La Spagna ci ha raggiunto e infine superato. Stiamo parlando di spread. Il costo del rifinanziamento del debito pubblico spagnolo ieri è sceso sotto quello italiano. In buona sostanza, i Bonos decennali rendono poco meno (un paio di punti base) degli omologhi Btp. Ora, considerando che il nostro Paese è l’unico del G7 ancora in recessione, il che significa che l’economia reale ancora annaspa fortemente, dovrebbe francamente importarcene qualcosa? Lo abbiamo chiesto all’economista Mario Deaglio, professore di Economia internazionale all’Università di Torino.
Cosa ci indica il dato sullo spread?
Lo spread è la differenza tra il nostro costo del denaro e quello dei tedeschi, con i quali normalmente ci si confronta. Il paragone è significativo quanto più il costo del denaro del Paese di riferimento è stabile. Ora, si dà il caso che il costo del denaro, in Germania, sia salito perché siamo vicino alla elezioni e secondo i mercati il rischio che la Merkel non vinca, benché sia basso, esiste. Quindi, per disporre di indicatori utili, oltre al differenziale dobbiamo tener conto dell’effettivo costo di rifinanziamento del nostro debito che, essendo rimasto di recente pressoché invariato, rende la discussione sullo spread meno importante di una volta. Che lo spread tra Spagna e Italia si sia pressoché azzerato, poi, dipende dal fatto che il costo del denaro spagnolo è diminuito più rapidamente di quello Italiano.
Cos’ha fatto meglio di noi la Spagna?
I mercati hanno percezione della sua stabilità politica e pensano che il governo in carica farà effettivamente le riforme. La Spagna, inoltre, assieme alla Francia, ha avuto dall’Ue due anni in più per mettere il bilancio in ordine. A noi questo non è stato consentito. La deroga, nel nostro caso, è stata subordinata alla dimostrazione di poter restare strutturalmente entro il tetto del 3% nel rapporto deficit/Pil.
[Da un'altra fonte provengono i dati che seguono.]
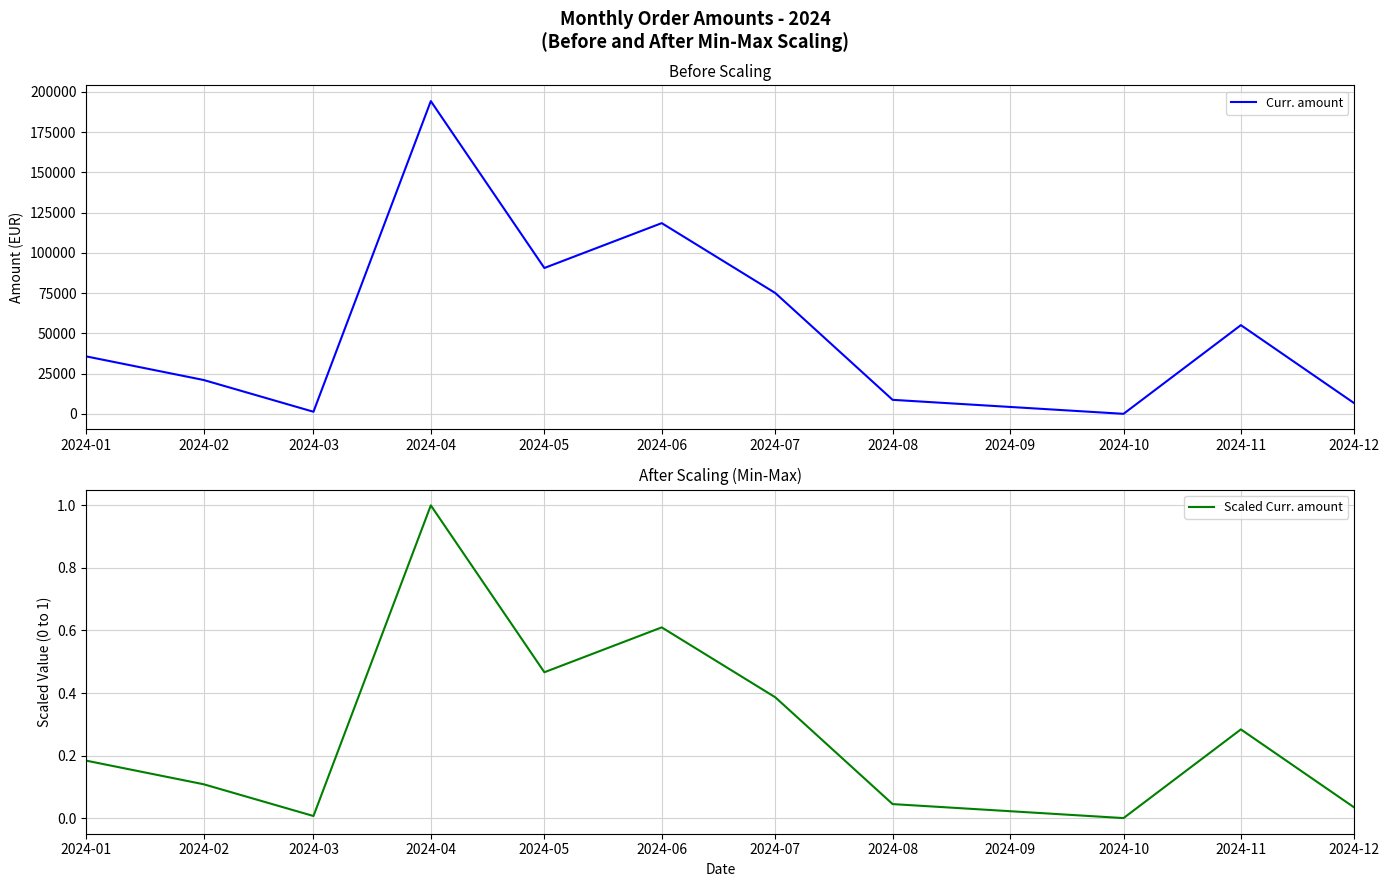

True or false: Scaled Curr. amount has a value of 0.2 at 2024-05.

False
Crede che la nazionalizzazione di Bankia sia stata interpretata con favore dai mercati?
Direi di sì. La Spagna ha ripulito il proprio comparto bancario, specialmente tra le casse di risparmio che erano diventate una variabile impazzita, dato che avevano in portafoglio i finanziamenti all’edilizia, un settore ormai paralizzato.
Perché siamo ancora in recessione?
Abbiamo sommato un male di lungo periodo, il lento declino delle nostre presenze in settori importanti come l’elettronica, alla crisi che ci è piombata addosso. Ora, rispetto alla crisi, forse siamo giunti alla fine: tutti gli indicatori produttivi sono vicini allo zero, mentre in alcuni comparti ha iniziato a ricomparire il segno più. Tuttavia, il male di fondo resta: siamo privi di una politica industriale.
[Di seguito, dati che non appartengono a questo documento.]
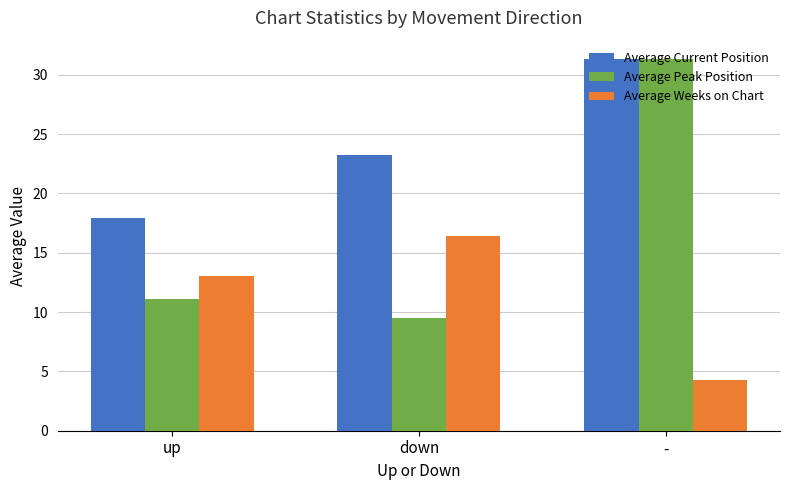

Between up and down, which series saw the biggest shift?

Average Current Position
Il governatore della Banca d’Italia Ignazio Visco ha detto che la recessione ci ha salvato dal default. Cosa ne pensa?
Credo che sia così. I media non hanno mai valutato appieno la drammaticità della situazione che si era creata alla fine del governo Berlusconi. Per semplificare: l’Italia deve restituire ogni anno circa 300 miliardi di euro di debito, ovvero circa uno al giorno. E, ogni giorno, per restituire un miliardo di debito, va sui mercati, e ne chiede un altro (vanno intese in questo senso le aste di titoli). Era successo che, improvvisamente, nessuno voleva più prestarci un miliardo al giorno. Non ci restava che fare default o tagliare radicalmente le spese bloccando comunque la vita del Paese. Tutto questo è stato superato. Un miliardo al giorno, ora, ci viene prestato senza particolari problemi. E a un tasso che è da Paese normale, seppur si avvicina al limite alto. Se poi l’Italia deciderà di voler aprire una crisi politica o varare provvedimenti che introducono spese aggiuntive, tutto si deteriorerà di nuovo.